En l'espèce, un couple, le mari étant directeur financier d'un fonds d'investissement, a souscrit en juin 2008 un contrat d'assurance vie sur lequel ils ont chacun déposé un capital d'environ 1.5M d'euros. En mars 2009, ils décident de racheter partiellement ce capital, puis en octobre 2010, envoient une lettre recommandée à leur assureur afin d'exercer leur faculté de renonciation car ils estiment ne pas avoir reçu une information précontractuelle conforme. L'assureur ne donnant pas suite à cette demande, les époux l'assignent alors en remboursement de leur capital, majoré des intérêts.

Le TGI et la cour d'appel donnent raison aux époux, contraignant l'assureur au remboursement, conformément à l'article L135-5-2 du code des assurances avant sa modification par la loi DDADUE du 30 décembre 2014 applicable en l'espèce, le contrat ayant été conclu avant l'entrée en vigueur de celle-ci.

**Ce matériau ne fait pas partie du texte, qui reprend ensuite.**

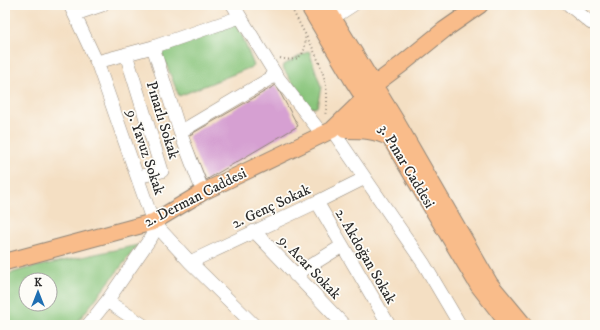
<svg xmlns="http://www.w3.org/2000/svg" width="600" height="330" font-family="'IM FELL DW Pica',serif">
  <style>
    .green { fill: #89c57b; stroke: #5a7853; fill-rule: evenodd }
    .building { fill: #d6a0d2 }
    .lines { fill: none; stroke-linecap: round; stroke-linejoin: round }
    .minor-casing { stroke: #908577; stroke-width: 14 }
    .major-casing { stroke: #908577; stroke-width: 18 }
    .path { stroke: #908577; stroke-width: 2; stroke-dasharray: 1 3; stroke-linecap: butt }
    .minor { stroke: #fff; stroke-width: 13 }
    .major { stroke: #f9bc8a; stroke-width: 16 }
    .labels { text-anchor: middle; stroke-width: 3.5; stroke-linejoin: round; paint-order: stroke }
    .street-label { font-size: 15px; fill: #2b2b2b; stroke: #fdfcf7 }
  </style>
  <rect width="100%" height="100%" fill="#fdfcf7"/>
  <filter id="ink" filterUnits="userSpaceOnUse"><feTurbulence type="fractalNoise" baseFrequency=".025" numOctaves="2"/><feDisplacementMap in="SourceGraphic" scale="8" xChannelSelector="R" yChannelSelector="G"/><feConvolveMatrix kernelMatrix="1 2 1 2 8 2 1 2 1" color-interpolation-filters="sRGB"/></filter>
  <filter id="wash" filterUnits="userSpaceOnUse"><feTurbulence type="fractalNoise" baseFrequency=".012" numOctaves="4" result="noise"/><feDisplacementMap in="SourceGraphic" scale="16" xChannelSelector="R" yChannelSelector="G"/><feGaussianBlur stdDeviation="0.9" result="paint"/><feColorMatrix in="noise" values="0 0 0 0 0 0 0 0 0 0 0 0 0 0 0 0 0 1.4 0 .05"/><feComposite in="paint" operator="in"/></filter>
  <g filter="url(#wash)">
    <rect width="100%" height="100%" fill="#f4dfc3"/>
    <path class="green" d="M237,23L254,66L179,96L161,51Z
      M309,51L321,87L317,107L310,108L299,94L282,66Z
      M138,245L75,325H5V275L25,269ZM26,280H50V304H26Z"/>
    <g id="blocks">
      <path class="building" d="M276,85L298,126L206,180L188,136Z"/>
    </g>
  </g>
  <g filter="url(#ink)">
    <use href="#blocks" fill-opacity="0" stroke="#908577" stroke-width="1"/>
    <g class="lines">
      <defs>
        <path id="minor" d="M70,5L98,65L153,222L190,262L254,325
          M233,5L276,75L322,134
          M569,5L591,23
          M75,14L102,5
          M333,18L353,5
          M153,47L180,132L203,192
          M126,54L162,171L138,177
          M97,62L153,47L240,17
          M332,130L424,264L460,325
          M180,132L276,75
          M317,202L389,325
          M254,231L344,325
          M190,262L317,202L365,178
          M295,275L342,246
          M107,301L143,325
          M88,325L107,301L152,236L153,222"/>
        <path id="major" d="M308,5L353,81L390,138L478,285L509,325
          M325,5L396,121L490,284L524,325
          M345,130C362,130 376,130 390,138
          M349,130L374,113L378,104
          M5,262L153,222L203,192L332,130L365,98L374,85L402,64L444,30L480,5"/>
      </defs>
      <use href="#minor" class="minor-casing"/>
      <use href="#major" class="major-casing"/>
      <path class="path" d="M290,5C306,39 335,76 325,115
        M280,58C299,63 307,55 305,36"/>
      <use href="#minor" class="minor"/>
      <use href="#major" class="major"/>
    </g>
  </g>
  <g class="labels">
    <g class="street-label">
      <text transform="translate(163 120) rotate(73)" y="5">Pınarlı Sokak</text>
      <text transform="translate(146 152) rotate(71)" y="5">9. Yavuz Sokak</text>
      <text transform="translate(407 166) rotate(59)" y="5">3. Pınar Caddesi</text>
      <text transform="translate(195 197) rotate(-27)" y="5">2. Derman Caddesi</text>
      <text transform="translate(271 206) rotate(-25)" y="5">2. Genç Sokak</text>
      <text transform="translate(366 256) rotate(60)" y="5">2. Akdoğan Sokak</text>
      <text transform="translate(310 267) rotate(46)" y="5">9. Acar Sokak</text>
    </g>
  </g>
  <rect width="600" height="330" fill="none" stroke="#fdfcf7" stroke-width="20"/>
  <g transform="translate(38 292)"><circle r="19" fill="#fdfcf7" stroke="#a9a8a5"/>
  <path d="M0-3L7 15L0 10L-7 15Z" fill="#1f6fb2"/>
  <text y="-6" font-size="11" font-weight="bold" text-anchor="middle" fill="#2b2b2b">K</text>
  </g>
</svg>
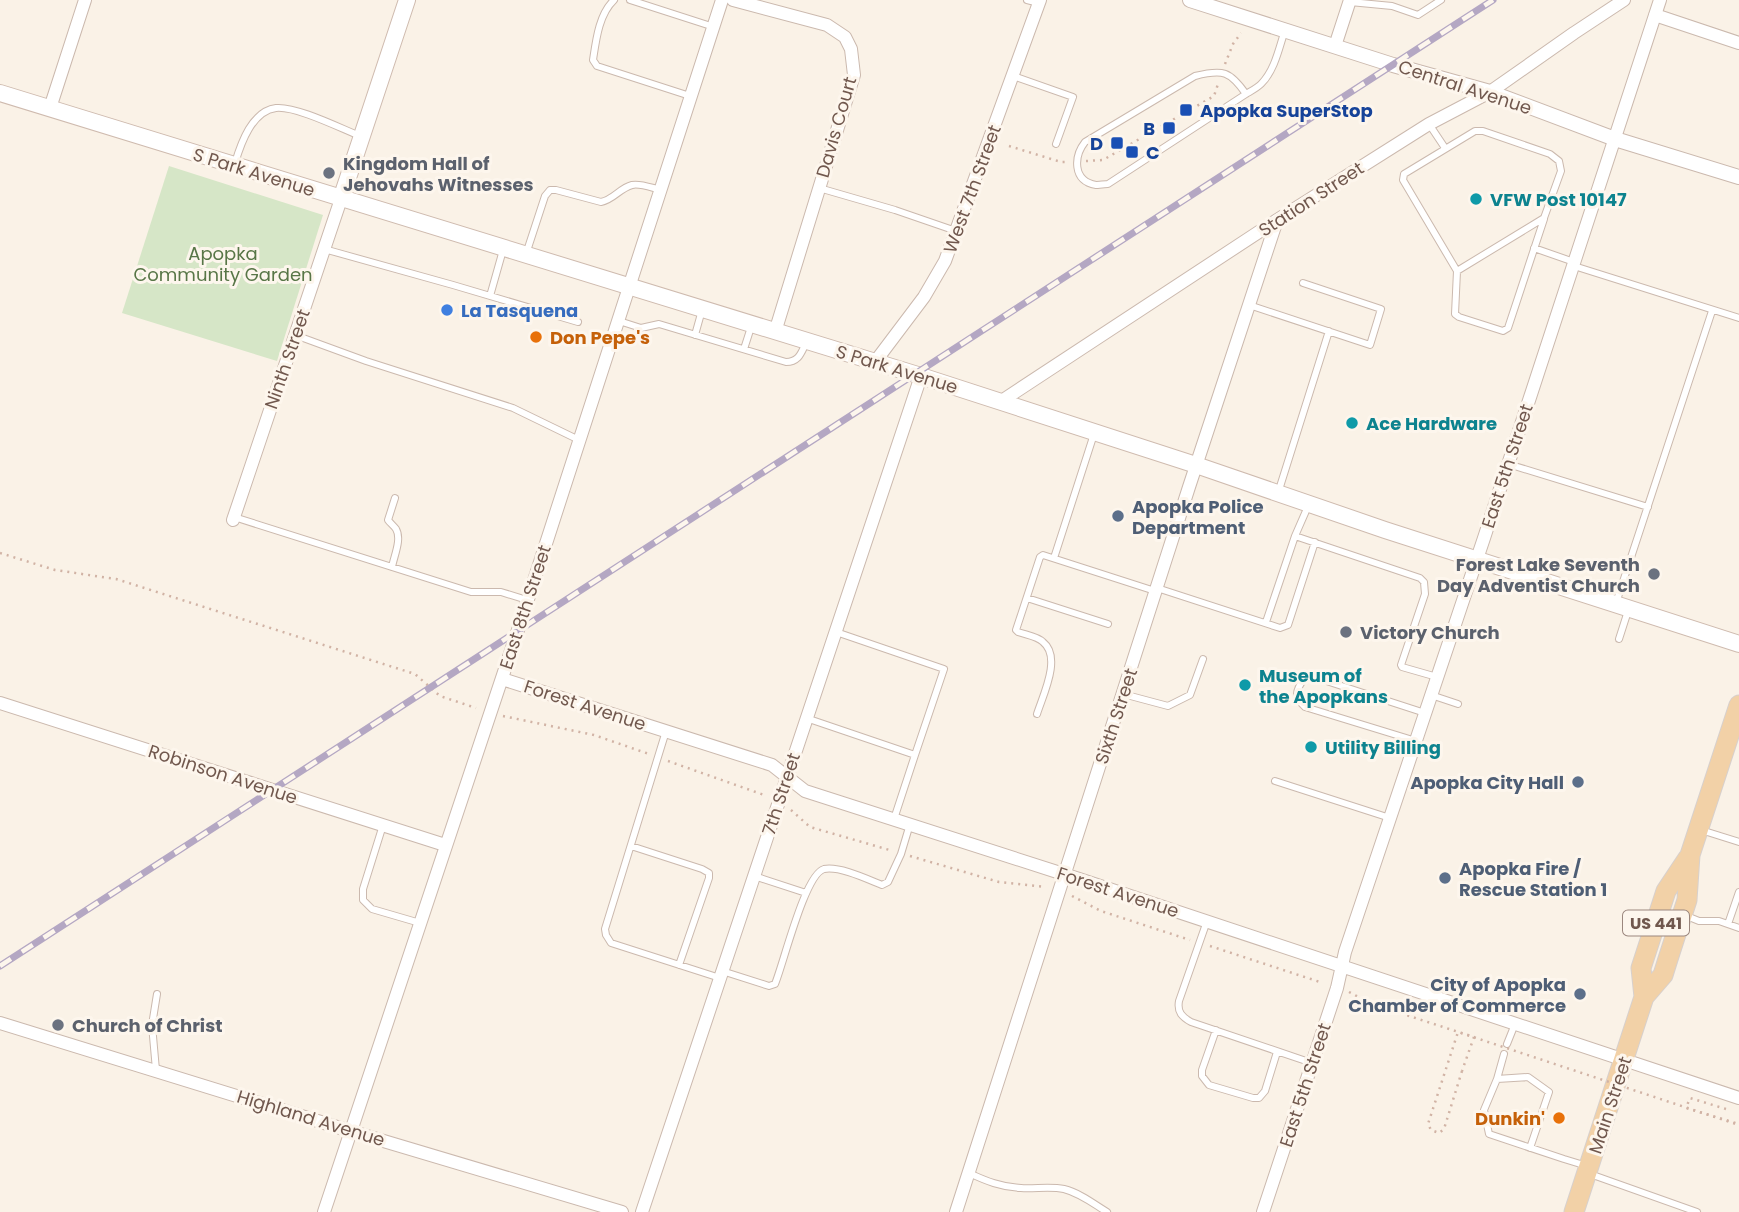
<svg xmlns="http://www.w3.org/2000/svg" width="1739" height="1212" viewBox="0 0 1739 1212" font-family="Poppins,sans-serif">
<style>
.green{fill:#d6e6c7}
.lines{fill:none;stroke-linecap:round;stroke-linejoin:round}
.service-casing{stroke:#cbb9ae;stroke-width:8}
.minor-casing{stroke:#cbb9ae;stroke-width:14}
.tertiary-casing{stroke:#cbb9ae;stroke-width:16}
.secondary-casing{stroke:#cfbbaf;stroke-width:18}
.primary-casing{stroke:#d7d0cd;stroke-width:21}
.path{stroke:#d1b3a5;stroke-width:2.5;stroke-dasharray:2 5;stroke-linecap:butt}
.service{stroke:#fff;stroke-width:6}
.minor{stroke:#fff;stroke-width:12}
.tertiary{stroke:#fff;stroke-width:14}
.secondary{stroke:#fff;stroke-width:16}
.primary{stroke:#f2d1a7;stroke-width:19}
.rail-casing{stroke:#b4a7c3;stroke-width:7}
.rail{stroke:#fdf6ed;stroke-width:4.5;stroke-dasharray:13;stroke-linecap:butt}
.path-bridge{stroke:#d1b3a5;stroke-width:2.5;stroke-dasharray:2 5;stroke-linecap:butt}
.transit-dot{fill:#1a4fb4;stroke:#fdf6ed;stroke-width:2.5}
.worship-dot{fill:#6b7280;stroke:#fdf6ed;stroke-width:2.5}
.culture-dot{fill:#0f9aa8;stroke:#fdf6ed;stroke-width:2.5}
.shop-dot{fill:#3f7fe0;stroke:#fdf6ed;stroke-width:2.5}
.food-dot{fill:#e8710a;stroke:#fdf6ed;stroke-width:2.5}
.service-dot{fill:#5c6f8a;stroke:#fdf6ed;stroke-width:2.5}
.labels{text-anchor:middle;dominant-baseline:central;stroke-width:6;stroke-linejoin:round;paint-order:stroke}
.shield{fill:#fdf6ed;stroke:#9b877e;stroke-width:2}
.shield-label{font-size:16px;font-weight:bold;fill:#71584e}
.street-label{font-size:18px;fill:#71584e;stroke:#fdf6ed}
.transit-label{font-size:18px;font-weight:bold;fill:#164399;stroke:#fdf6ed;text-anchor:start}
.worship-label{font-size:18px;font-weight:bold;fill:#5b616d;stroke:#fdf6ed;text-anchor:start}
.culture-label{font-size:18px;font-weight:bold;fill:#0d838f;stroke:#fdf6ed;text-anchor:start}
.park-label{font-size:18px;fill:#587647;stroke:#fdf6ed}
.shop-label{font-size:18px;font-weight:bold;fill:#366cbe;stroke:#fdf6ed;text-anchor:start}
.food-label{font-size:18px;font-weight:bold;fill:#c56008;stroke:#fdf6ed;text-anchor:start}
.service-label{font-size:18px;font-weight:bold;fill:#4e5e75;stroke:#fdf6ed;text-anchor:start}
</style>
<rect width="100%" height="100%" fill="#faf2e7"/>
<path class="green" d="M169,166L323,215L277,361L122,313Z"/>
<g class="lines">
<defs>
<path id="service" d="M614,0C599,14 596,40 593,60L597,66L690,96
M630,0L714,27
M1027,0L1039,3
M1350,2L1392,6L1418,15L1441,0
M1013,76L1073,97L1056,144
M1246,94C1230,71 1223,69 1195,76L1085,142C1074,156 1072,181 1096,185C1097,185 1107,184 1108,184L1246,94C1251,91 1257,88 1261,84C1275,70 1279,48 1285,30
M1429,124L1445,148
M1475,131H1483L1550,154L1559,161L1561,171L1544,218L1457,271L1403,180L1404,174Z
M235,163C241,143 252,111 276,108C296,106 340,128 360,136
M819,188L895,210L956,231
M1534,248L1574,262
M324,249L453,285L578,322
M526,254L545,196L550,190H556L601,202C613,200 620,188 632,185C640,183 652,188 661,190
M1574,266L1739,318
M1457,271L1455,314L1459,317L1503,331L1508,328L1544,219
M490,296L503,250
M1249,305L1370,345L1381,309L1303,283
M619,321L641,328L659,324L786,362C799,362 801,353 806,343
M295,335L366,361L513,408L579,440
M695,335L702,310
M744,349L752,324
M1508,464L1648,507
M1278,493L1329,331
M1309,504L1295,536L1420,578L1424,582L1425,594L1401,665L1402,667L1437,677
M234,517L471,592H501L527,600
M1054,558L1094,434
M392,567C394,556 402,539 396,529C394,526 390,523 388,520L395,498
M1157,588L1280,628L1288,625L1315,542
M1027,598L1108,624
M1616,603L1712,311
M1266,622L1295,536
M836,632L944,669L915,755
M1619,639L1628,611
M1123,694L1168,706L1190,695L1203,659
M1431,695L1458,704
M1037,714C1043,695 1062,657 1043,642C1037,636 1026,635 1018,632L1016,630L1040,557L1043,555L1155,591
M806,718L915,755L894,819
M666,731L605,929L606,935L611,943L720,978
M1416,741L1305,707C1294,697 1295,691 1304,679L1314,677L1425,713
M1275,781L1390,818
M383,825L363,889V900L372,909L420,923
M1701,830L1739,842
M631,846L702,869L709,873V878L679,965
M754,876L806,893
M1684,915L1699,921H1719L1739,928
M1207,921L1179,1001C1177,1012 1182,1017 1191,1022L1312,1063
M1728,924L1739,892
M722,971L769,986L775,984C784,962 805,874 824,869C840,866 867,879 882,885L888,882L901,854L910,824
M1216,1030L1202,1070V1076L1209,1085L1253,1098H1259L1265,1091L1277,1052
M1507,1044L1515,1024
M156,1070L152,1025L157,994
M1497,1079L1504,1054
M1530,1148L1549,1092L1528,1077L1497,1079L1484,1110L1489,1134L1564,1159L1587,1166
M969,1173C986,1181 1001,1187 1021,1188C1035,1189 1050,1186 1064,1189C1080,1193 1094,1204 1107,1212
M1590,1174L1697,1212"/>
<path id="minor" d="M733,0L827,25L845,37L851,49L854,75L775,332
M1655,15L1739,43
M1335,46L1350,0
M50,108L85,0
M875,362L924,297L945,261L1040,0
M1000,402L1277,220L1429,124L1490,92L1574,33L1624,0
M233,520L341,199
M502,679L772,765L805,791L1079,879L1739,1098
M0,703L445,845
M0,1023L350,1131L622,1212
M324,1212L518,630L722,0
M642,1212L921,376
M956,1212L1189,487L1277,220
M1263,1212L1337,988L1345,952L1484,538L1660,0"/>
<path id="tertiary" d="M1190,0L1393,65L1490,92L1615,139L1739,177"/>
<path id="secondary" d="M0,93L921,376L1196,465L1385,530L1739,644
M341,199L407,0"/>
<path id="primary" d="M1644,997L1641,968L1666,891L1688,858
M1574,1212L1644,997L1663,975L1668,959L1687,900L1690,855L1739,705"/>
</defs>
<use href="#service" class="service-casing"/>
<use href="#minor" class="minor-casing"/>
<use href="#tertiary" class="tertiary-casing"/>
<use href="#secondary" class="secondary-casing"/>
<use href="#primary" class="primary-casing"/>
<path class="path" d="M1225,64L1233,44L1241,33
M1009,146L1061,162H1066
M1086,161L1103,160L1214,96L1218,84
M0,553L55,570L116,579L415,674L440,696L476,708
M503,716L594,735L649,754
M668,761L767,796
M791,810L810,827L893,851
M910,856L999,882L1046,887
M1072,896L1101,911L1190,940
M1210,946L1323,983
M1349,992L1372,1004L1474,1037L1462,1071
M1726,1109L1690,1098L1686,1108L1739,1124"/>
<use href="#service" class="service"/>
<use href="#minor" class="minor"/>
<use href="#tertiary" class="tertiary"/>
<use href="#secondary" class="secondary"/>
<use href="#primary" class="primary"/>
<defs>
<path id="rail" d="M0,966L1493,0"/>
</defs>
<use href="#rail" class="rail-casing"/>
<use href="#rail" class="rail"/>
<path class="path-bridge" d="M1462,1071L1444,1129L1439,1133L1431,1130L1428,1124L1458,1032L1739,1125"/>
</g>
<g class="transit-dot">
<rect x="1179" y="103" width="14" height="14" rx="3.5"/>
<rect x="1162" y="121" width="14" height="14" rx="3.5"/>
<rect x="1110" y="136" width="14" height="14" rx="3.5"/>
<rect x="1125" y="145" width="14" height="14" rx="3.5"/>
</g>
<g class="worship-dot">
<circle cx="329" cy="173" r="7"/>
<circle cx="1654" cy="574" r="7"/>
<circle cx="1346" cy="632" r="7"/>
<circle cx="58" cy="1025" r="7"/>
</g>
<g class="culture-dot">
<circle cx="1476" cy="199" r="7"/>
<circle cx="1352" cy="423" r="7"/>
<circle cx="1245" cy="685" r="7"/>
<circle cx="1311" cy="747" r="7"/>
</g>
<circle class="shop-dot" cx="447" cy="310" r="7"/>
<g class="food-dot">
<circle cx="536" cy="337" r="7"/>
<circle cx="1559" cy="1118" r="7"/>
</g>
<g class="service-dot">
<circle cx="1118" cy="516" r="7"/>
<circle cx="1578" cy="782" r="7"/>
<circle cx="1445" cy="878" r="7"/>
<circle cx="1580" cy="994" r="7"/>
</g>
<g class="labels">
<rect class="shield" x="1623" y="910.5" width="66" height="25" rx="5"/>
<g class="shield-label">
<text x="1656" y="923">US 441</text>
</g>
<g class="street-label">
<text transform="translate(1465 87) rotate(18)">Central Avenue</text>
<text transform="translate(836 127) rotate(-74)">Davis Court</text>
<text transform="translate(254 172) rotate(17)">S Park Avenue</text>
<text transform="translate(972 189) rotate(-70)">West 7th Street</text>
<text transform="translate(1311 199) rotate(-33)">Station Street</text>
<text transform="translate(287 359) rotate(-71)">Ninth Street</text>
<text transform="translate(897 369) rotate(17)">S Park Avenue</text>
<text transform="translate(1507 466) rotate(-72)">East 5th Street</text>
<text transform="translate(525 607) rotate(-72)">East 8th Street</text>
<text transform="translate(585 705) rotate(18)">Forest Avenue</text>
<text transform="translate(1116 716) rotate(-72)">Sixth Street</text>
<text transform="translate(223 774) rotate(18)">Robinson Avenue</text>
<text transform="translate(781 794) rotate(-72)">7th Street</text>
<text transform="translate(1118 892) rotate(18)">Forest Avenue</text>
<text transform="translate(1305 1085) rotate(-72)">East 5th Street</text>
<text transform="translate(1610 1105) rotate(-72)">Main Street</text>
<text transform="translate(311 1118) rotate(17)">Highland Avenue</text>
</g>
<g class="transit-label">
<text x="1200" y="110">Apopka SuperStop</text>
<text x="1155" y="128" text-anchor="end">B</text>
<text x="1103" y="143" text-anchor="end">D</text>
<text x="1146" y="152">C</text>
</g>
<g class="worship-label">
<text x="343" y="163">Kingdom Hall of<tspan x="343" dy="21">Jehovahs Witnesses</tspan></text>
<text x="1640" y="564" text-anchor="end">Forest Lake Seventh<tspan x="1640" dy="21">Day Adventist Church</tspan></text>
<text x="1360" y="632">Victory Church</text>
<text x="72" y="1025">Church of Christ</text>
</g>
<g class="culture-label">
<text x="1490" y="199">VFW Post 10147</text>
<text x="1366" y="423">Ace Hardware</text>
<text x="1259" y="675">Museum of<tspan x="1259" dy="21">the Apopkans</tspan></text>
<text x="1325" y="747">Utility Billing</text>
</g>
<g class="park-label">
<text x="223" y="253">Apopka<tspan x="223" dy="21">Community Garden</tspan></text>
</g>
<g class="shop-label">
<text x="461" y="310">La Tasquena</text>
</g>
<g class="food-label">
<text x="550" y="337">Don Pepe's</text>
<text x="1545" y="1118" text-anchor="end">Dunkin'</text>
</g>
<g class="service-label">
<text x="1132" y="506">Apopka Police<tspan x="1132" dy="21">Department</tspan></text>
<text x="1564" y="782" text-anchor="end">Apopka City Hall</text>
<text x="1459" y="868">Apopka Fire /<tspan x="1459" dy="21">Rescue Station 1</tspan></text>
<text x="1566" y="984" text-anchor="end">City of Apopka<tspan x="1566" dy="21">Chamber of Commerce</tspan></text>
</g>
</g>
</svg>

L'assureur se pourvoi alors en cassation, et obtient gain de cause, suite à un revirement de jurisprudence de la Cour de cassation, qui a jugé que les époux qui n'étaient pas profanes en la matière ne pouvaient pas être de bonne foi et ont donc abusé de leur droit de renonciation.


La Cour de cassation a clairement opéré un revirement de jurisprudence puisqu'elle a ajouté que « ne saurait être maintenue la jurisprudence initiée par les arrêts du 7 mars 2006 ». En vertu du principe de rétroactivité naturelle de la jurisprudence, tous les contrats d'assurance vie, conclus avant ou après le changement de loi, seront soumis à cette nouvelle règle.

On peut y voir ici une volonté de la Cour de cassation d'uniformiser le régime de la prorogation de la renonciation au contrat d'assurance vie, et surtout de remettre le principe de loyauté au cœur du contrat. La Cour rappelle donc ici que cette faculté de renonciation n'est pas acquise suite à un manquement à l'obligation d'information de l'assureur, mais un droit qui se mérite par l'assuré, qui doit être de bonne foi.

Néanmoins, cela soulève de nouvelles questions, notamment celle de la caractérisation de la bonne ou mauvaise foi du souscripteur, qui devront être précisées par les décisions à venir.